Vivalda Group’s founder and chairman, Peter Johnson, has urged contractors and architects to tread carefully in the wake of James Brokenshire’s recent announcement to fund the recladding of 166 privately owned, high rise buildings.

Earlier this month (May, 2019) the housing minister confirmed a £200m grant scheme to replace dangerous Grenfell Tower style cladding. The scheme offers to fully fund the replacement of unsafe aluminium composite material (ACM) cladding on privately owned high-rise residential properties.

However, Vivalda’s Peter Johnson is concerned that despite the publication of the Hackitt Report on safety and the subsequent ban on combustible cladding board, there is still a lack of joined up thinking regarding the specification and testing of new cladding systems.

Peter Johnson said: “While the new generation of non-flammable cladding products  perform very well when fire tested (achieving A2 and above), we all know there is more to cladding than just the external face – facades comprise many layers including acoustic boards, thermal insulation, vital air voids and myriad fixing systems. Cladding is a much more complex topic than first meets the eye and thus deserves a truly holistic approach.”

“Specifiers working on high rise housing projects have been faced with an unpalatable challenge in the wake of Grenfell. Despite the Hackitt report and the general ban on combustible panels last year, there is still scant guidance on the safe choice of cladding systems.

“We think widespread and comprehensive testing of all parts that go to make up complete cladding systems should be part of the solution, so should clarity and access to information for specifiers. We need to make safety paramount, but also not onerous for those involved in recommending the right cladding solution.”

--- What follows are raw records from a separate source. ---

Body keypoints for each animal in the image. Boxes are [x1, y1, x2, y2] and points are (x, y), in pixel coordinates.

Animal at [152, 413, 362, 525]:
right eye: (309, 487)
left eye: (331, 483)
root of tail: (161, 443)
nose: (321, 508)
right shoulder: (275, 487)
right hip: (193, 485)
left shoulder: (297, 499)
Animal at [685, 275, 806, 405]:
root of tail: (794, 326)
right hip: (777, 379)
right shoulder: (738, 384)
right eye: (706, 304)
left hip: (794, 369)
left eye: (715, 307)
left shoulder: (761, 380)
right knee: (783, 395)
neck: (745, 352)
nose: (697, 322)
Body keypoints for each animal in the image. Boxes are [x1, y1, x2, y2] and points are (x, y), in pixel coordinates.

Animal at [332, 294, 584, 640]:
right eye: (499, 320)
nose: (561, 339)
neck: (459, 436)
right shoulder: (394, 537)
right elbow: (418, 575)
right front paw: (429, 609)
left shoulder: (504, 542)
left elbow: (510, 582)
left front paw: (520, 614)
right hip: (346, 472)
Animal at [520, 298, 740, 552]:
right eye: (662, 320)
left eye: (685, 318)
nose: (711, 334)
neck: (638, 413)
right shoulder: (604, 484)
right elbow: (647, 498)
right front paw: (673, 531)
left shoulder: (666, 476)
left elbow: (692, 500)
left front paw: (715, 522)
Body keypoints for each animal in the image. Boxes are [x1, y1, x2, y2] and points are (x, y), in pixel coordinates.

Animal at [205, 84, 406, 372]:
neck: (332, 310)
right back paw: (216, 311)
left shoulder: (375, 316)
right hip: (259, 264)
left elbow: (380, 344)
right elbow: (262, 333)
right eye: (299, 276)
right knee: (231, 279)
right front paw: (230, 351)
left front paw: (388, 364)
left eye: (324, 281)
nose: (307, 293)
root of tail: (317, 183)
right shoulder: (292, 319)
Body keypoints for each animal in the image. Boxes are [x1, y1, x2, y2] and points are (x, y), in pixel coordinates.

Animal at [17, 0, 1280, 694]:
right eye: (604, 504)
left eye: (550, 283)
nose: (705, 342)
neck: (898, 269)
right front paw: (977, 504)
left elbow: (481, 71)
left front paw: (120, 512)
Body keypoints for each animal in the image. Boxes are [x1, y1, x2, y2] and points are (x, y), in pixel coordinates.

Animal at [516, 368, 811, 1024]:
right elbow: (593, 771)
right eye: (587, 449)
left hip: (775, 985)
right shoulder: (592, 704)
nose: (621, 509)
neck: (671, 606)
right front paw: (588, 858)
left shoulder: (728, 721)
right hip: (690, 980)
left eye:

“We’re calling for a much more robust approach from the safety authorities, who should treat all proposed cladding systems as a single, integrated product; not a group of unrelated sub-components.  For this reason, we decided last year to supply only A2 and above (ie non-combustible) products to all high rise buildings. While the government has finally relented – funding the replacement of questionable cladding on 166 private towers – we think the industry needs to take the opportunity to set new, unrivalled standards of building quality for all tall buildings.”